The debate about whether you are better off to seek financial advice from paid advisors or to do it yourself (DIY) rages on. Both sides make good points, but they don’t exactly address the same issues.
Advocates of financial advice point out that most people just don’t have the knowledge to properly invest their own money. Even those with the right knowledge tend to make emotional mistakes that lead to portfolio destroying buy-high and sell-low behaviour. This is all true.
However, the majority of investors who seek out a financial advisor will not get the good advice they need. There are great financial advisors out there, but there are more mutual fund salespeople who have little investing knowledge beyond understanding that they need more assets under management to earn enough income to pay their bills.
DIY advocates say that a basic indexing approach is simple and easy to implement and will outperform the majority of investors. This is true. I do this myself and find it quite simple. The most challenging part is to avoid making emotional decisions in volatile markets.
However, discussions with many investors have persuaded me that most people will never handle their own portfolios successfully. Many won’t try out of fear. Others will chase performance in mutual funds. Some will take wild chances on a small number of individual stocks as I did earlier in my investing career.
This all leads to a somewhat depressing conclusion. Despite the fact that investing successfully can be simple, the majority of people need help, and the odds are that they won’t get good help even if they seek it.

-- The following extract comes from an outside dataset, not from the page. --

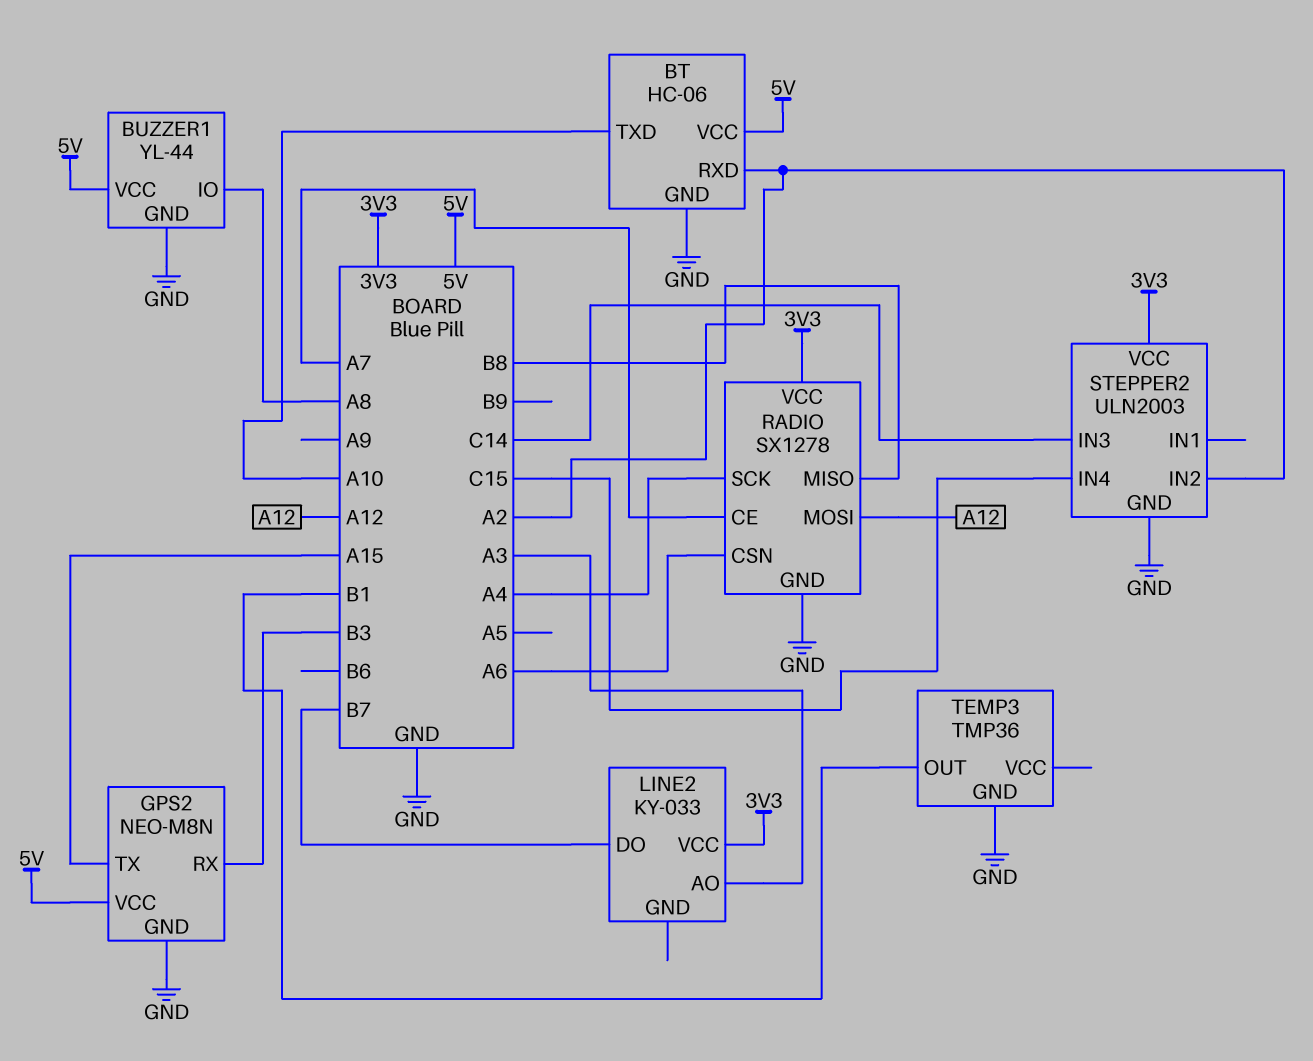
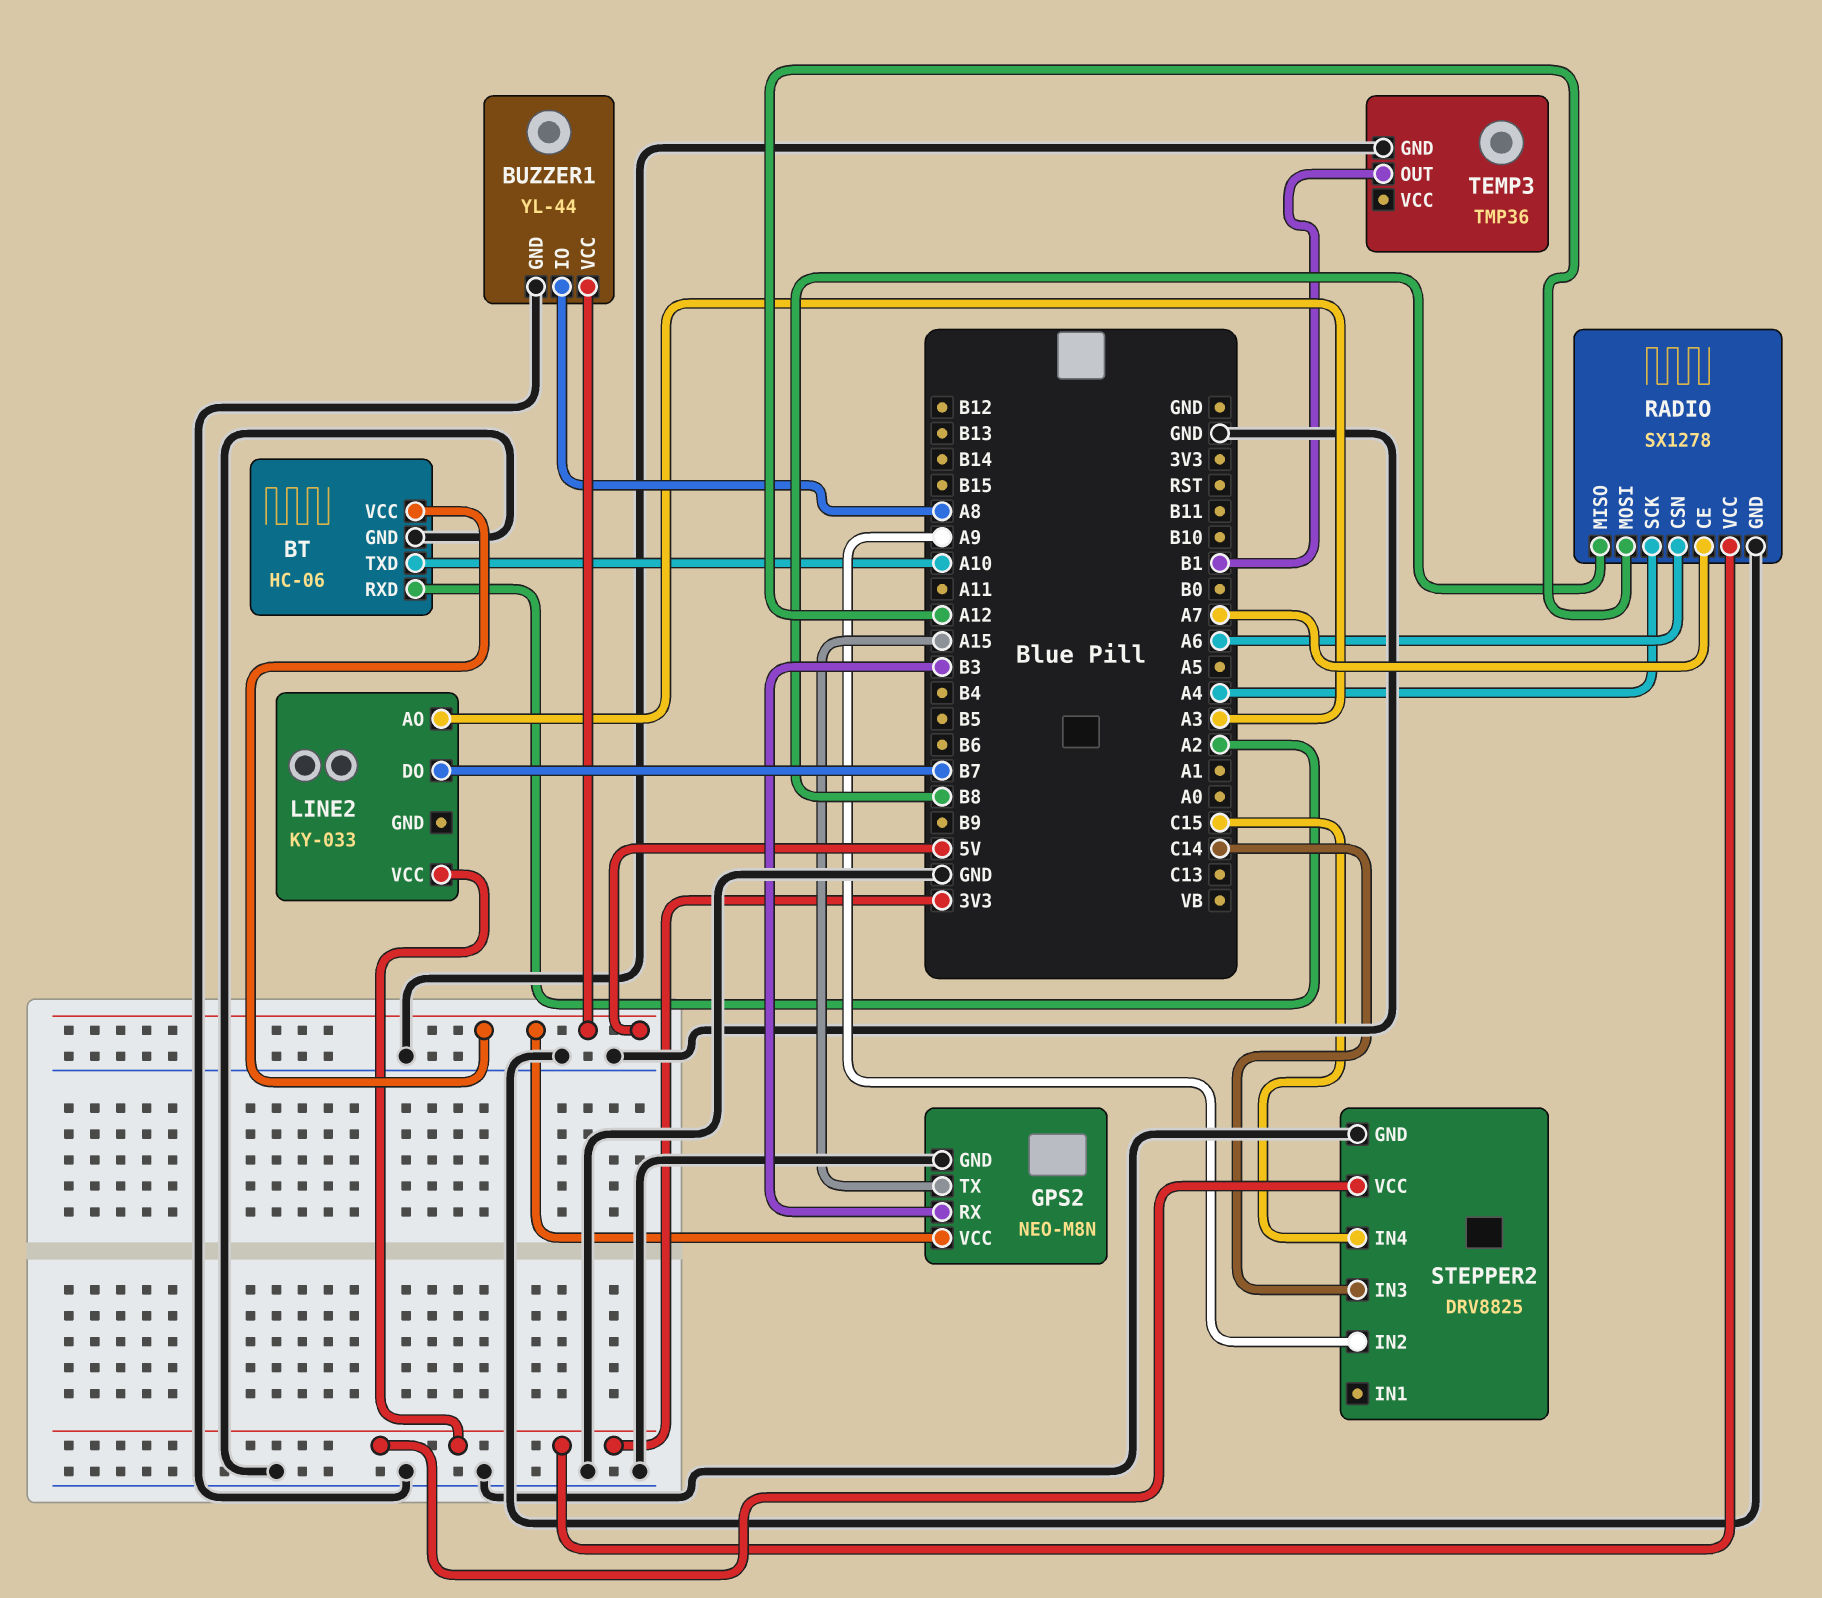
STEPPER2: ULN2003 -> DRV8825
STEPPER2 pin IN2: A2 -> A9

In the end, I think asking “financial advisor or DIY” is the wrong question. A better question is how do we fix the current investing landscape? I see two possible routes. One is to take the choice out of people’s hands to some degree by expanding the government’s role, perhaps by increasing CPP deductions and benefits. Another possibility is to drastically change the rules under which financial advisors operate. Making them meet a fiduciary standard would be a great change. Many investors would be shocked to learn that their advisor is not required to act in their best interests.